Thirty years ago, when I showed up here as a young and very impressionable immigrant, that same famous man was still prime minister -- and, just by showing up on my television set every night, he very quickly became my ultimate leadership role model. I wanted to grow up and lead and inspire the way he did. I wanted to be as authentic as he was. I wanted to be as passionate, as compassionate, as determined, as tough, as witty and as creative as he was. I wanted to be able to magnetize so many and attract such energy and talent the way he did.
And then I grew up. I began to develop a bit of my own leadership brand. And as I started to feel stronger and more confident and more connected in this country, I decided I needed to find a way to meet that retired famous old man in Montreal and thank him for all that earlier inspiration and for having created such a beautiful home for me here. I was so looking forward to telling him all about that scared gay kid from a foreign land who felt so welcome and so perfectly absorbed by this gorgeous society.
Alas it wasn't meant to happen -- Pierre Trudeau died before I could figure out my path to him. On the day he died, 12 years ago this week, I sat down and wrote him a letter, titled "Au revoir dear teacher and friend I never met." It was a spontaneous and cathartic act and it just felt good to do it. But some years later that letter found its way to Justin Trudeau's inbox -- and we've been friends ever since.
This past week my friend Justin declared his ambition to become the leader for change in our country. Everyone seemed to be paying attention, all of a sudden. Millions of fascinated viewers and thousands of perspectives and questions: Is he ready? Does he have enough experience? Is it just the name? Is he too unconventional? Does he have real answers? Lots of debate, plenty of passion, incredible feeding frenzy by the media.
Justin is exactly what our country needs right now. For too long we've been starved for inspiration, for passion, for real engagement in the business of our beautiful nation. The last time we really cared, really paid attention and argued with each other about the good of our country was a long, long 25 years ago, when Brian Mulroney was negotiating the free trade deal!
Ever since those days of national passion we've been on a slow and steady decline towards complete apathy. Half of us don't bother to vote.
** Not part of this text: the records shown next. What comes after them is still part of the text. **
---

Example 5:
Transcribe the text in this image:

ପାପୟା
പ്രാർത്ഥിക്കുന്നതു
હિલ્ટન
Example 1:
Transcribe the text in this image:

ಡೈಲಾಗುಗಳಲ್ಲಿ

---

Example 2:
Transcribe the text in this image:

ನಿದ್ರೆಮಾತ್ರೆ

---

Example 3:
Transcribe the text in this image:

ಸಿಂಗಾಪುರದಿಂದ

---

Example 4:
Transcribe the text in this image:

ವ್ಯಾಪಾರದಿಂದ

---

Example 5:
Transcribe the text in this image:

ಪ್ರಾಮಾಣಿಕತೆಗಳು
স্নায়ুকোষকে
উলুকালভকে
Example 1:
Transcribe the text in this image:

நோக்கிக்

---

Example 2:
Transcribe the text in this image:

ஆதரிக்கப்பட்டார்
Young people don't care if they ever vote. We've allowed slogans and one-liners to polarize us into a simplistic and superficial mix of government-haters and government-needers. We no longer expect to debate (and many of us wouldn't even understand) anything as complicated as a vision for our collective future as a nation -- and we seem perfectly satisfied with competent day-to-day management and very simply comprehensible promises. We have so tuned out as a nation -- and we really need to hit the "reset" button.
Justin may not have the most conventional politician's resume and may owe some of his early momentum to his family name -- but he has this amazing ability to captivate us, energize us, excite us, ignite anger in some of us and inspire our kids. He is authentic. He magnetizes. And he's got the passion, the energy, the stamina and the determination -- I was at that silly boxing match six months ago and just marvelled at all the symbolism.
We need someone to wake us up from our comfortable, apathetic slumber. We need to be thinking and debating about our future and our place in the world again. We need to be back on that world map, inspiring and magnetizing our future fellow citizens from far away places again.
Justin is already showing us the way to that "reset" button for our democracy. And if he doesn't have all the answers for us right now, he'll eventually surround himself with people who do -- because magnetic leaders like him are incredibly good at drawing the best minds to their circle.
As Brian Mulroney very wisely said a few days ago, the apple doesn't fall far from the tree. I think our beautiful nation is about to be energized again.